| Problem to work on |
Write out again, unchanged, the lines beginning with the one that contains "class: Liliopsida" and continuing through the final line.

(Lines from a data source)

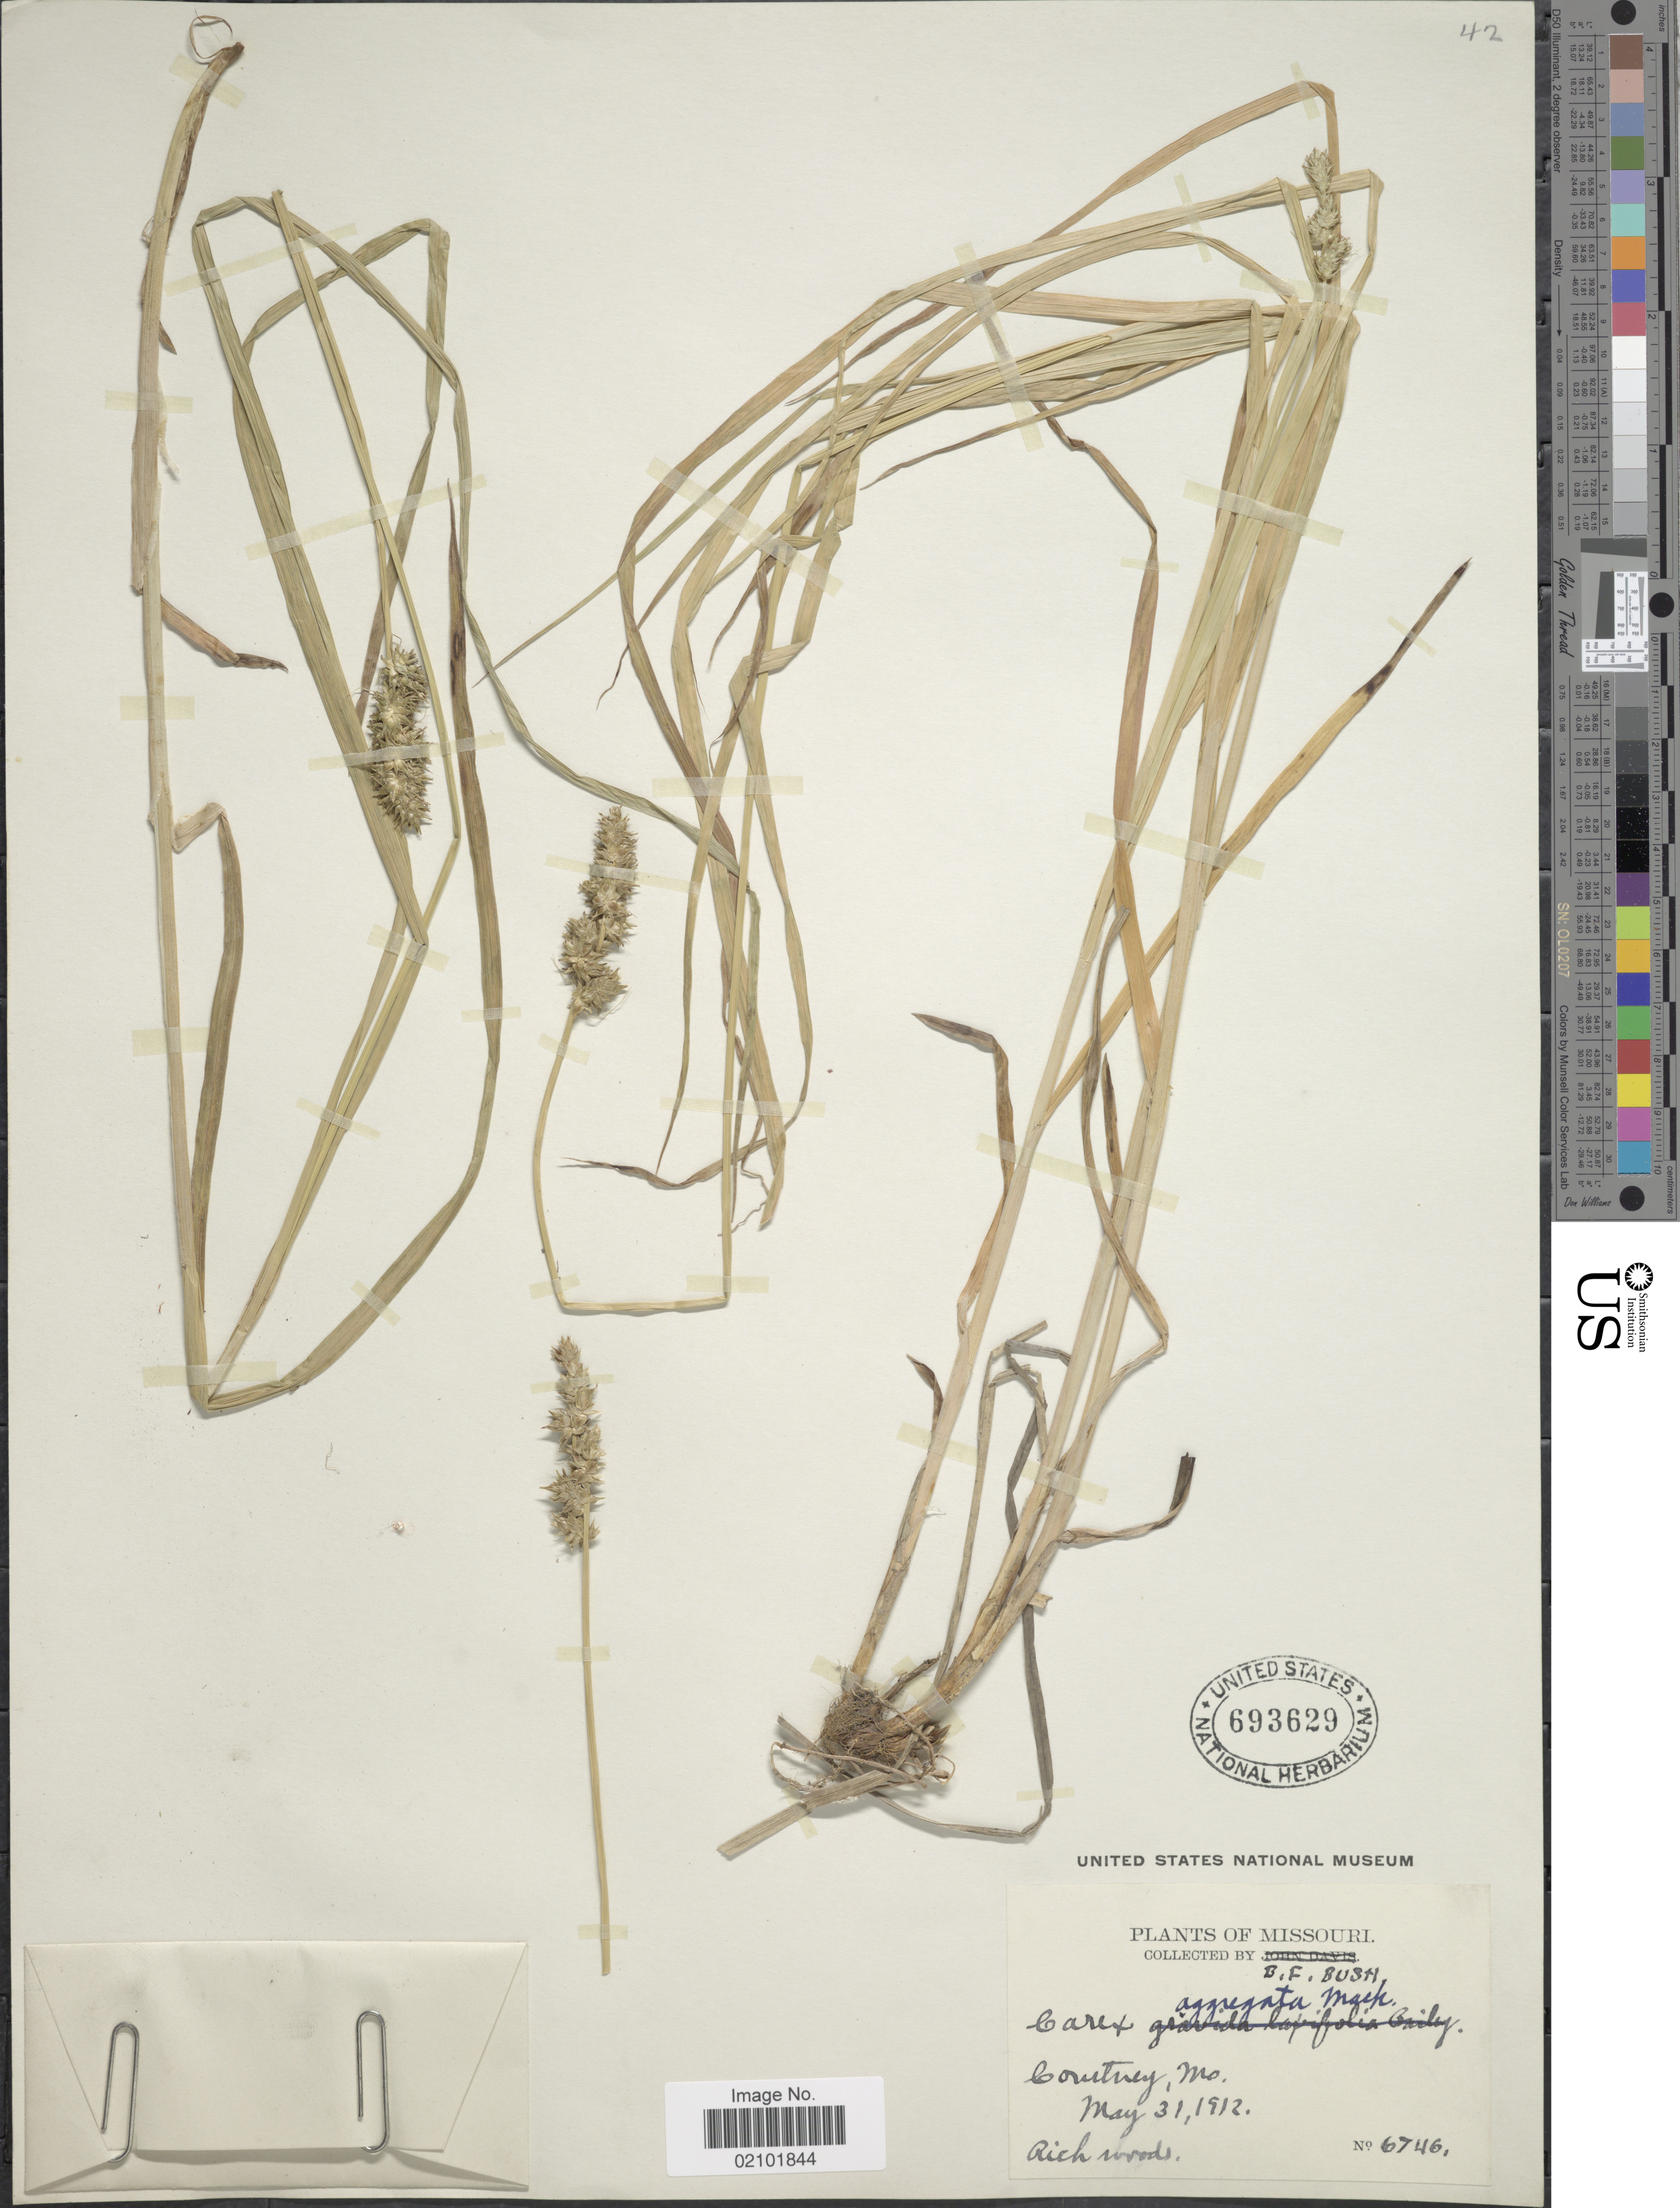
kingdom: Plantae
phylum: Tracheophyta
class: Liliopsida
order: Poales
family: Cyperaceae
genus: Carex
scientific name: Carex aggregata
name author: Mack.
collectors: B. F. Bush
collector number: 6746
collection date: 1912-05-31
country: United States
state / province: Missouri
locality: Courtney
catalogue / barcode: US 693629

| The solution |
class: Liliopsida
order: Poales
family: Cyperaceae
genus: Carex
scientific name: Carex aggregata
name author: Mack.
collectors: B. F. Bush
collector number: 6746
collection date: 1912-05-31
country: United States
state / province: Missouri
locality: Courtney
catalogue / barcode: US 693629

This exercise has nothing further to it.